JACKSON, Miss. — Mississippi lawmakers are unlikely to vote this year to extend public subsidies for some special education students who attend private schools.
House Education Committee Chairman Richard Bennett, a Long Beach Republican, said Monday that he intends to kill Senate Bill 2675 . The House Education Committee must vote to advance the bill to the full House before a Tuesday deadline or it will die.
The program lasts through June 30, 2020, meaning legislators can act next year before it expires.
Bennett said he felt the bill was unfair because it would have kept the program alive through 2024, meaning lawmakers elected this fall might not get to consider the program in the next four-year term. The move comes after the House didn’t consider its own bill on the subject. Bennett said support seemed tepid.

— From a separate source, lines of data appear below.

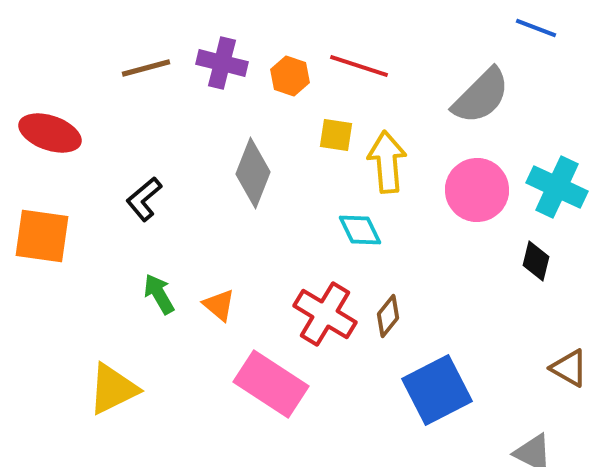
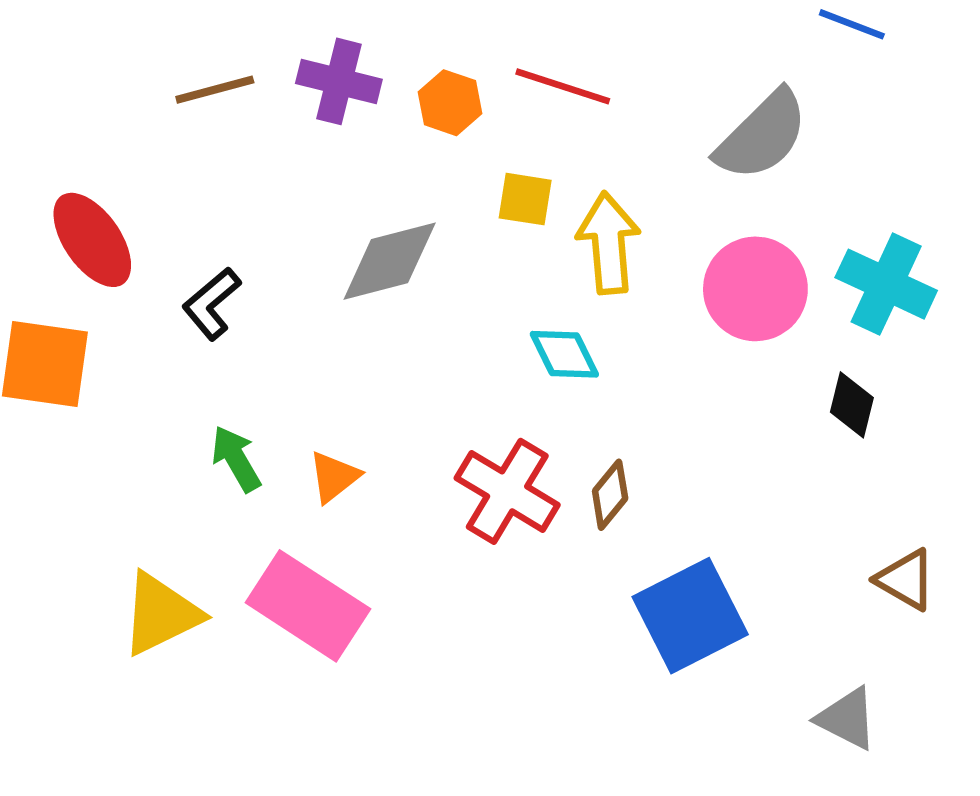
red ellipse: (50, 133) -> (92, 240), moved, turned 36
gray diamond: (253, 173) -> (390, 261), turned 54
orange triangle: (219, 305) -> (334, 477), turned 42
pink rectangle: (271, 384) -> (308, 606), moved

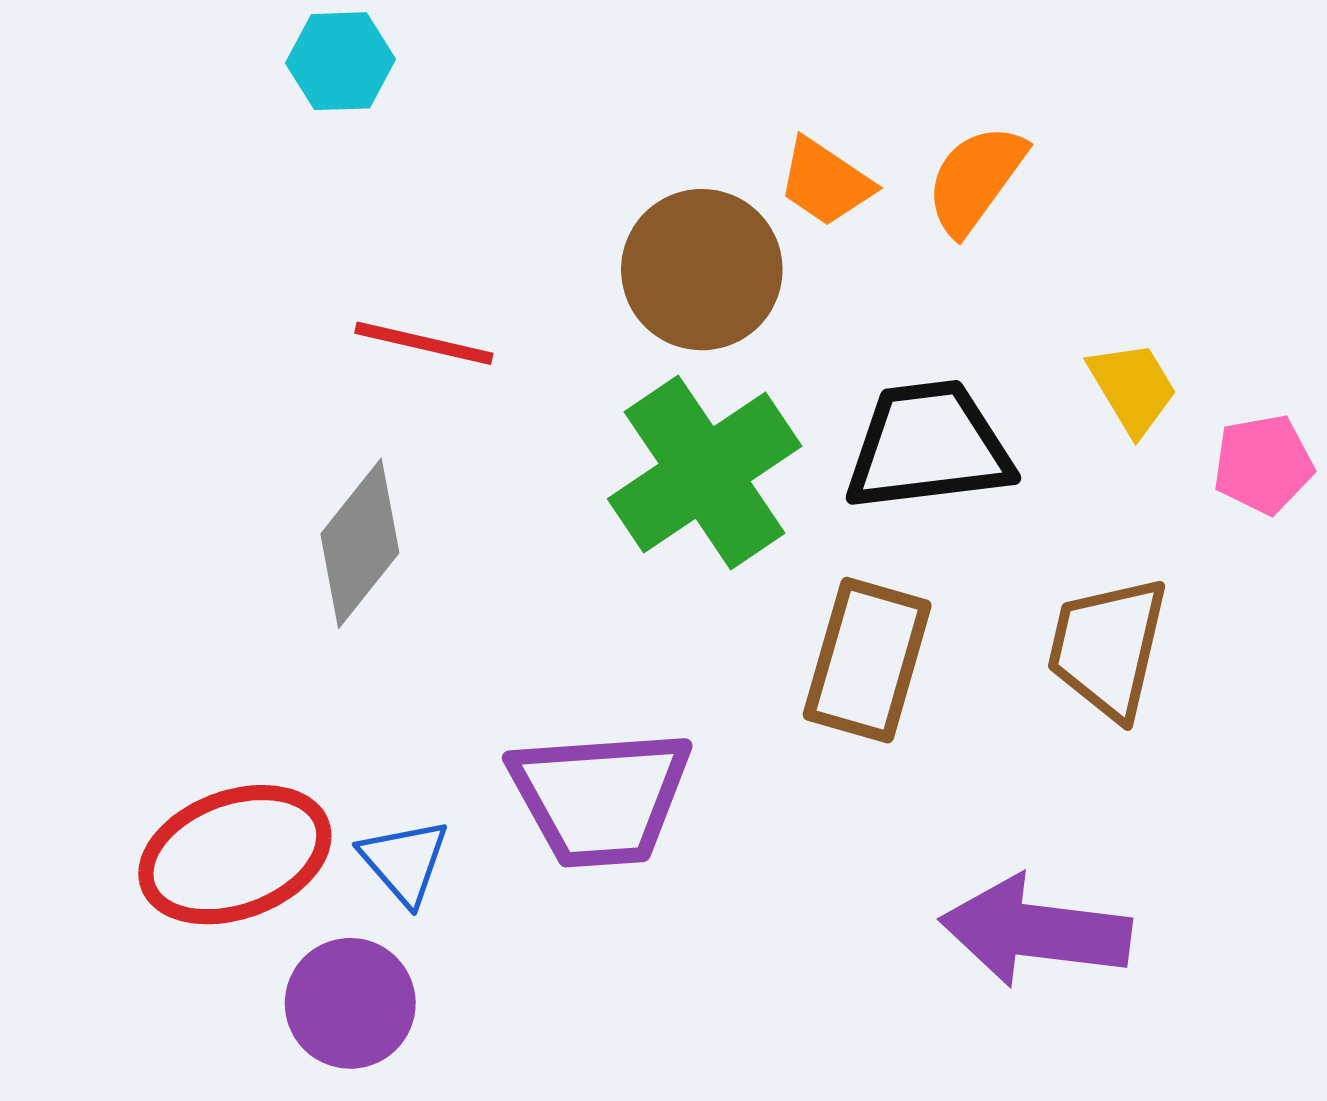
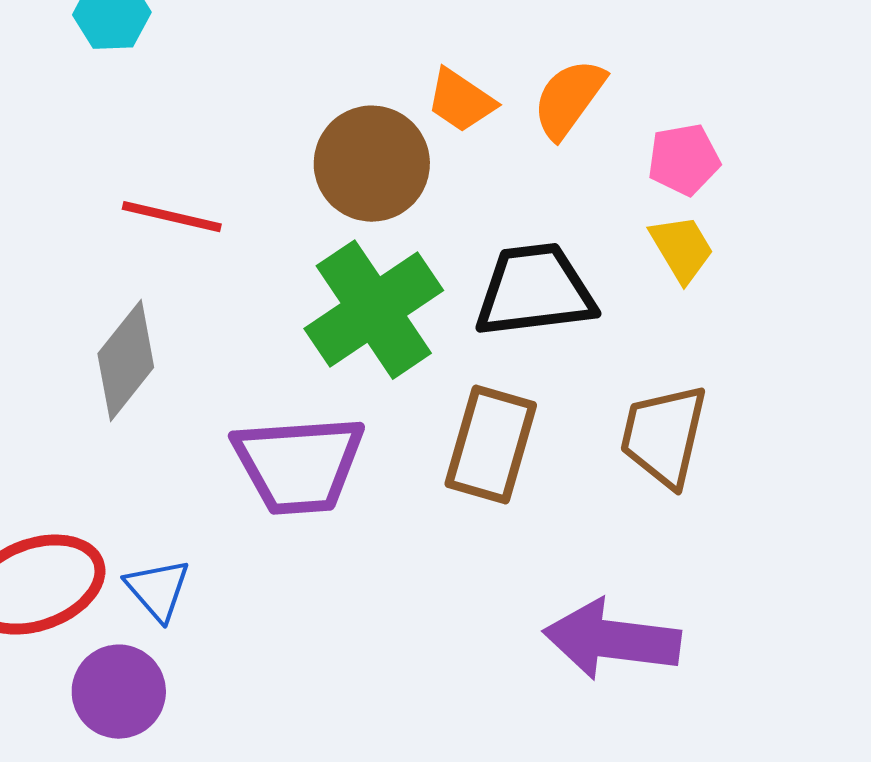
pink pentagon: (1263, 464) -> (684, 160), moved
purple trapezoid: (600, 798) -> (299, 465), moved

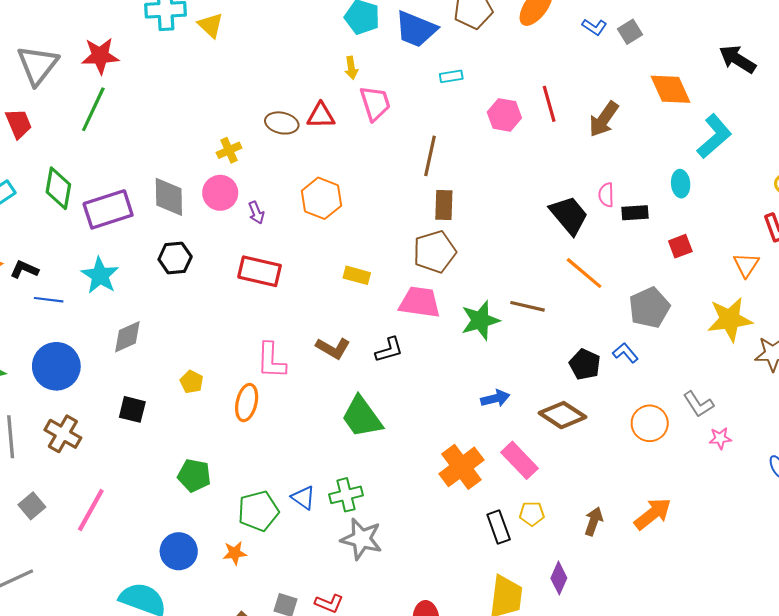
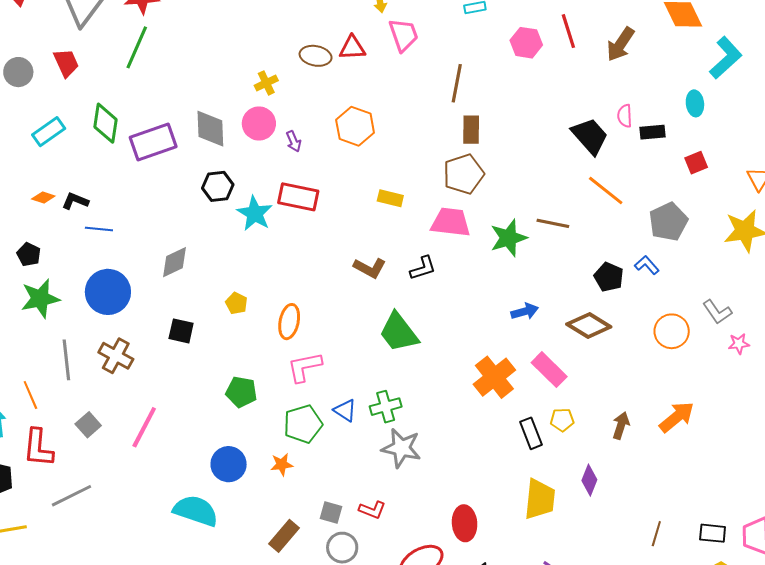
cyan star: (100, 275) -> (255, 213), moved
pink L-shape: (271, 361) -> (305, 367), moved, turned 78

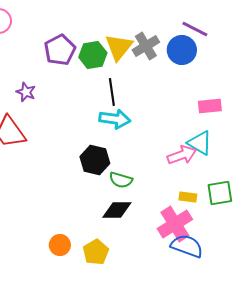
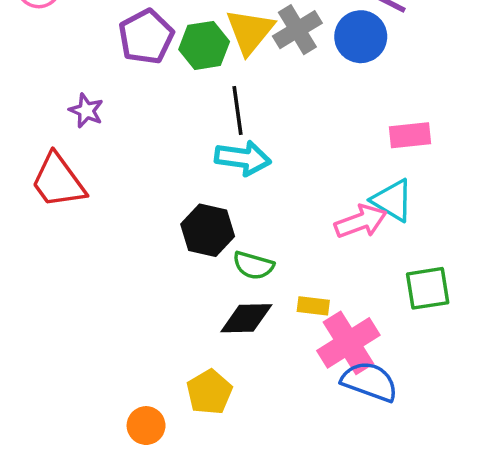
yellow rectangle: (188, 197) -> (313, 306), moved
orange circle: (60, 245) -> (146, 426), moved

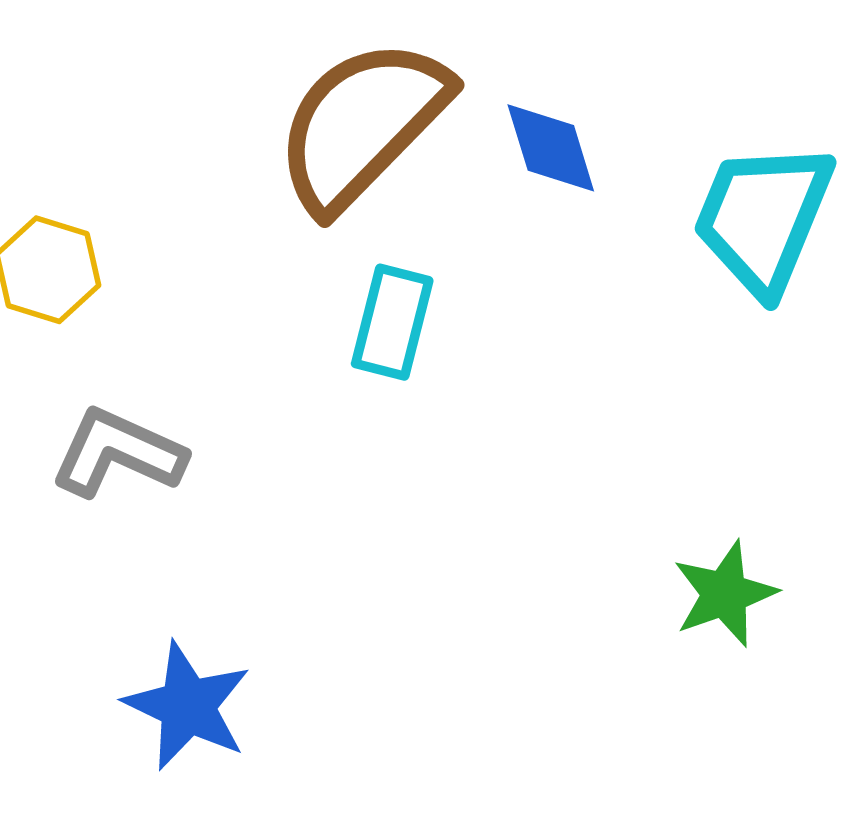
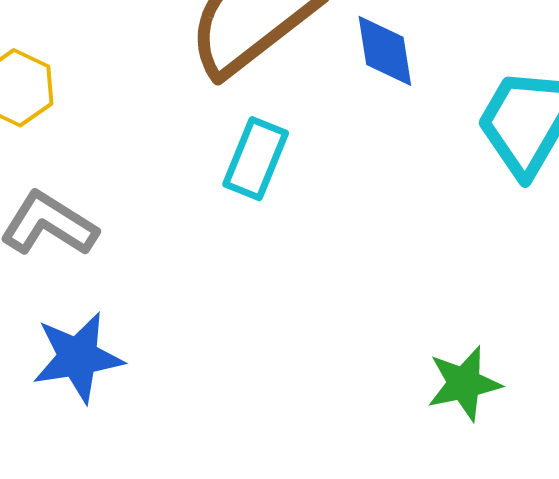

“The bill that we had in the House, I let it die,” he said. “Not one representative came to me about the bill.”
Bennett also said he thinks the program needs changes following a report from a legislative watchdog group. The report by the Joint Legislative Committee on Performance Evaluation and Expenditure Review said the program doesn’t track whether recipients are making academic progress, and found a third of scholarship-accepting schools surveyed reported they employed no special education staff. Students at some private schools may be served by special education teachers employed by local public schools, the report found. Federal law requires public schools to provide special education services to some students in private schools.
A survey of recipients found 91 percent of participating parents satisfied with the program.
Right now, the program gets $3 million a year. Groups seeking expansions highlight the fact that there’s a wait list and not everyone who applies gets funded.
“I think legislators are rightfully concerned about how the program has played out,” said Nancy Loome, executive director of The Parents’ Campaign, which opposes the program.
It’s possible that even though lawmakers didn’t take up the bill, they will choose to spend more in an attempt to clear the waiting list.
Despite the waiting list, though, the program hasn’t been spending all its money every year. Some parents are awarded money, but can’t find a school to take their child. PEER also found that the Mississippi Department of Education fails to prioritize students on the wait list with active special education plans.
A plan that would have allowed broader use of public money to pay private school tuition for any students died last year in the Senate. Senate Education Committee Chairman Gray Tollison, an Oxford Republican, proposed the same bill this year, but amended it to just extend the current program.